One extreme example is the technology itself. Some search engines and access protocols (eg WAP phones) select only what they deem "essential" information to save time or because of limited viewing and storage capability. So a potential customer might not see carefully crafted risk disclosures and limitation of liability clauses unless the manager ensures all relevant sections are appropriately linked and has tested different forms of access, including how they print onto a page to ensure relevant sections are prominent in hard copy as well as on screen.

To be effective, risk disclosures and limitation of liability clauses must be adequately drawn to a customer's attention. A manager needs to ensure customers have seen and read these sections and cannot skip them.

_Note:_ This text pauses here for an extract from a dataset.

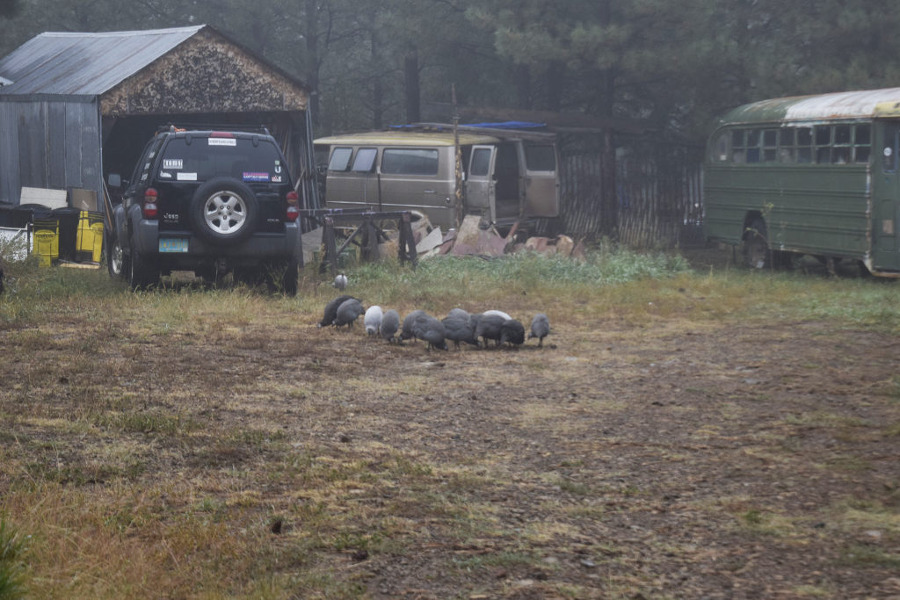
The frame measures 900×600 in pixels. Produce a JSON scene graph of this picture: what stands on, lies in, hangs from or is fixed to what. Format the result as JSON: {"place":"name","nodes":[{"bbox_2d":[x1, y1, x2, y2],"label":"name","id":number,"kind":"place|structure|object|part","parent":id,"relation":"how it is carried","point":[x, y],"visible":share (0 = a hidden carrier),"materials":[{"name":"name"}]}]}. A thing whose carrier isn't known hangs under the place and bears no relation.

Chat rooms pose their own problems in that customers can input their own information onto the provider's site. There have already been cases holding providers liable. The E-Commerce Directive proposes to lay down some ground rules but it seems inevitable that providers will bear significant risk in providing the services and will need to establish vetting and monitoring procedures and control content so far as they are able.

Distance selling directive

Like many EU Directives in the financial services arena, this Directive helps create a single market (by making it unlawful for host states not to allow contracts to be made at a distance – eg via the internet) but at the same time lays down rules which must be applied at the home state level.

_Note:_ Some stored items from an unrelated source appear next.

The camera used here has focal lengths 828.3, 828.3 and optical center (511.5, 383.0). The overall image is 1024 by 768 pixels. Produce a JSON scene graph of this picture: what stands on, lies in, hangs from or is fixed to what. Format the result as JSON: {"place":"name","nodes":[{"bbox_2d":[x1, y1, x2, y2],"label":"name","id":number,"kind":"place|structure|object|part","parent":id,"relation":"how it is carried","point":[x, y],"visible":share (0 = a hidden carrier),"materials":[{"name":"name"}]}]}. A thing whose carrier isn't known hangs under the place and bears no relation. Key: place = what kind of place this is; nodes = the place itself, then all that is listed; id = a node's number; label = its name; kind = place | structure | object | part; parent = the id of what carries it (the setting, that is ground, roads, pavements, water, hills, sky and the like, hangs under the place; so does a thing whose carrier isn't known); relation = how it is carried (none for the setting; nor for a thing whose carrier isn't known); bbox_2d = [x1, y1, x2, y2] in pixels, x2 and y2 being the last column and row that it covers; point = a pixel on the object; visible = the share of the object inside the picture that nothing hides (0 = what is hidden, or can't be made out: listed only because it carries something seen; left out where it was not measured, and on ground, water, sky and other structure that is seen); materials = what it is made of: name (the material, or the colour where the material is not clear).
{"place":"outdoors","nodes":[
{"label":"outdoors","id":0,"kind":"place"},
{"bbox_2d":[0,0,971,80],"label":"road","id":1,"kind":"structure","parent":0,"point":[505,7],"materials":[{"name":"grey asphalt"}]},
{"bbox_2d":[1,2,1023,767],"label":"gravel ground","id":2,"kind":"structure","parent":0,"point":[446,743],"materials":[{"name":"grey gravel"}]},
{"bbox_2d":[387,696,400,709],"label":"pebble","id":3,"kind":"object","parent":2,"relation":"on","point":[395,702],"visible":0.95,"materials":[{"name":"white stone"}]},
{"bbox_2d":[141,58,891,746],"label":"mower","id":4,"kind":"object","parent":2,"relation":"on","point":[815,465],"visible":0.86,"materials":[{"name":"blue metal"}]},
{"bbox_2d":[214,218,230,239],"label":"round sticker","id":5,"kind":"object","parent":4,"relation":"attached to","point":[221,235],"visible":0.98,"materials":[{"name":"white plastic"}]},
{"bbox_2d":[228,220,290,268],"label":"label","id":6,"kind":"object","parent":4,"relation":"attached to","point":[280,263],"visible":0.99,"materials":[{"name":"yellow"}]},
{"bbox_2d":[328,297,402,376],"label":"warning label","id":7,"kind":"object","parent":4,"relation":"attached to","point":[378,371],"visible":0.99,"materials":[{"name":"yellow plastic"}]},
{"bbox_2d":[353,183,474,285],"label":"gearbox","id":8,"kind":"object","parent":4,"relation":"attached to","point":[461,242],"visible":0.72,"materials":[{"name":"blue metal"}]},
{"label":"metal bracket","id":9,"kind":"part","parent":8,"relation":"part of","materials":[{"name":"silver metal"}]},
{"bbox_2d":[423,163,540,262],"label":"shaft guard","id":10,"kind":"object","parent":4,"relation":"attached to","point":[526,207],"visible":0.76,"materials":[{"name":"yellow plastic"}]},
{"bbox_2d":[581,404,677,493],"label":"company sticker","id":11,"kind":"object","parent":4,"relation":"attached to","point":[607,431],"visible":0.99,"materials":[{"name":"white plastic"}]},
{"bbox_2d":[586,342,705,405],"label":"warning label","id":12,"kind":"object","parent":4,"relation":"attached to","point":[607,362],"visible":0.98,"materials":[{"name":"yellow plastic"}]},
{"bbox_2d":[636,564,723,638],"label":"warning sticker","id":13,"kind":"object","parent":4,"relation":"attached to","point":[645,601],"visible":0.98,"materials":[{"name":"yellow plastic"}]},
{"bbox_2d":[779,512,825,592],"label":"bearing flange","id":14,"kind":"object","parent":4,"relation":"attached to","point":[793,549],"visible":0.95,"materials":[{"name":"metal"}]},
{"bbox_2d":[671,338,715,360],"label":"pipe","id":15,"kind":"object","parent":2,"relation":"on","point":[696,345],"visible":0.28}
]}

So there are provisions for cooling-off periods and unsolicited communications (eg by e-mail).


The internet clearly offers an exciting new marketing and service delivery medium to fund managers. But the rules and regulations governing the operation of such services have not been adapted significantly to allow the internet full capabilities to be exploited and there is little sign of any cordinated international effort to achieve either a uniform set of rules specifically for the internet or mutual recognition of each other's rules on a bilateral basis.

The EU has sought to ensure there are no fundamental barriers to conducting e-commerce but in no way is the EU seeking to change the existing ground rules which apply to fund managers selling their products and services. For the foreseeable future fund managers will therefore find their ability to harness the opportunity presented by the internet will be frustrated by the need to continue to comply with local marketing rules.

This is not to say fund managers will not be able to develop internet-based products and services – many already have – but the present rules and regulations are likely to permit development only within audiences fund managers could have targeted through more traditional means.